§ **Action item**
Collect each line of the records that contains the word "Everything".

Start of Data shown

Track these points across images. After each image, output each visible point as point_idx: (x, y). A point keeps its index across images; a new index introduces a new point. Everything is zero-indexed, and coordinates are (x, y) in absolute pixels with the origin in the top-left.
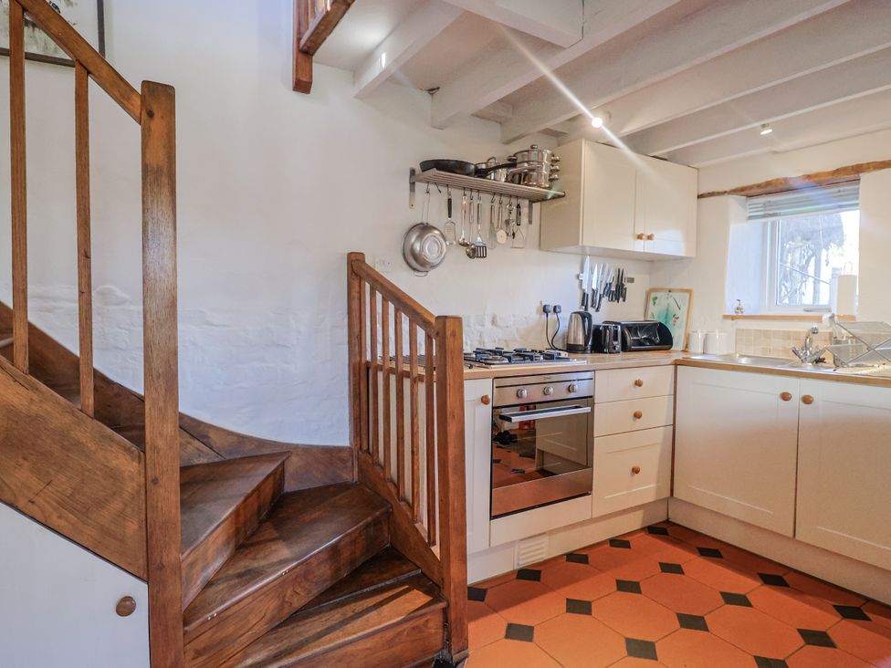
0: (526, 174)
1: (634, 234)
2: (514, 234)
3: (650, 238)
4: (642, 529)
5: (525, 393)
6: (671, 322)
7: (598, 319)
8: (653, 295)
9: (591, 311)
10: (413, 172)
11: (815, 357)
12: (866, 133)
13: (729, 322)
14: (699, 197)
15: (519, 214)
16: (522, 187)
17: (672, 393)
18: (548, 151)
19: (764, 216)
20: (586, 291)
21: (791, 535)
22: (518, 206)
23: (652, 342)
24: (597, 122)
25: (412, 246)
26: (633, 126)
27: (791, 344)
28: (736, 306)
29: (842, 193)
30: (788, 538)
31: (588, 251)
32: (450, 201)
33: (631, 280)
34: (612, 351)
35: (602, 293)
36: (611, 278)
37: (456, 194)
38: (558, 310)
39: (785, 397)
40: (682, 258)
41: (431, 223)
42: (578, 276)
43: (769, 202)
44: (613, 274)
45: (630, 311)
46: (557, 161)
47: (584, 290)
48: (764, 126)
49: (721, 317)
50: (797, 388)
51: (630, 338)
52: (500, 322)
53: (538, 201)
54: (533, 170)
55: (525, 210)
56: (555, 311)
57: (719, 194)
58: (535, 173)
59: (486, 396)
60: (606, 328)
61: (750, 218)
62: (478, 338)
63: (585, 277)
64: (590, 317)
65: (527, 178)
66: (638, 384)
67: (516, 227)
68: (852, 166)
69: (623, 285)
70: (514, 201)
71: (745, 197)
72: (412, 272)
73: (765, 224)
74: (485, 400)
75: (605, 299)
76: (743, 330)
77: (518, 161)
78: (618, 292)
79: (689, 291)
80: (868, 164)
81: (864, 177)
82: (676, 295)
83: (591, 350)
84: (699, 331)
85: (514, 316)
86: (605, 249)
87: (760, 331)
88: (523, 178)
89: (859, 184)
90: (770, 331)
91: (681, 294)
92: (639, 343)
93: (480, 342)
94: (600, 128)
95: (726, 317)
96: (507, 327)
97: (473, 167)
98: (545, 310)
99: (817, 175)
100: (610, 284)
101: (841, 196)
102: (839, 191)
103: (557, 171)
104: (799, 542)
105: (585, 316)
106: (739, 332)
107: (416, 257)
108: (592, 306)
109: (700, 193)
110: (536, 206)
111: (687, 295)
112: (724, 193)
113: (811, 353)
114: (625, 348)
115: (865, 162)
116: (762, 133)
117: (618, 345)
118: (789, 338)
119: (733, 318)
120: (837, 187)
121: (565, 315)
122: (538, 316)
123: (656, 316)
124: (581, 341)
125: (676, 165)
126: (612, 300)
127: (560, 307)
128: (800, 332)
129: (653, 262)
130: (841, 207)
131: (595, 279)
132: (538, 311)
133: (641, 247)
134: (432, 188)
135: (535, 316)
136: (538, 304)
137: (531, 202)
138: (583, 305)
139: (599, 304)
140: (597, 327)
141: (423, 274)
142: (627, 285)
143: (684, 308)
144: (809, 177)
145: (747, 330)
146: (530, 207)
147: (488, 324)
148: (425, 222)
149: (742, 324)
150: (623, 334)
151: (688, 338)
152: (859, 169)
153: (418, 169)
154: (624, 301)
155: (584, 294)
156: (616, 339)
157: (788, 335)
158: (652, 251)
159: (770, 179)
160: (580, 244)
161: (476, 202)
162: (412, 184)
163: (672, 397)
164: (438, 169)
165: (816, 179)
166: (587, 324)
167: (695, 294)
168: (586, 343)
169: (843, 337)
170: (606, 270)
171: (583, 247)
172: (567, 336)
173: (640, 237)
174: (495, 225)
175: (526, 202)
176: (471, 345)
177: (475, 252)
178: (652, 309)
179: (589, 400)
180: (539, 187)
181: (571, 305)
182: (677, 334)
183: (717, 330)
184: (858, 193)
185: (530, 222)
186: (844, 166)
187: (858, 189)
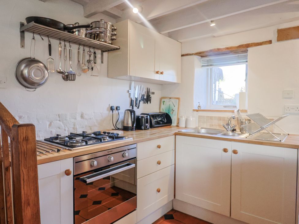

End of Data shown

§ **Exercise answer**
Track these points across images. After each image, output each visible point as point_idx: (x, y). A point keeps its index across images; a new index introduces a new point. Everything is zero-indexed, and coordinates are (x, y) in absolute pixels with the origin in the top-left.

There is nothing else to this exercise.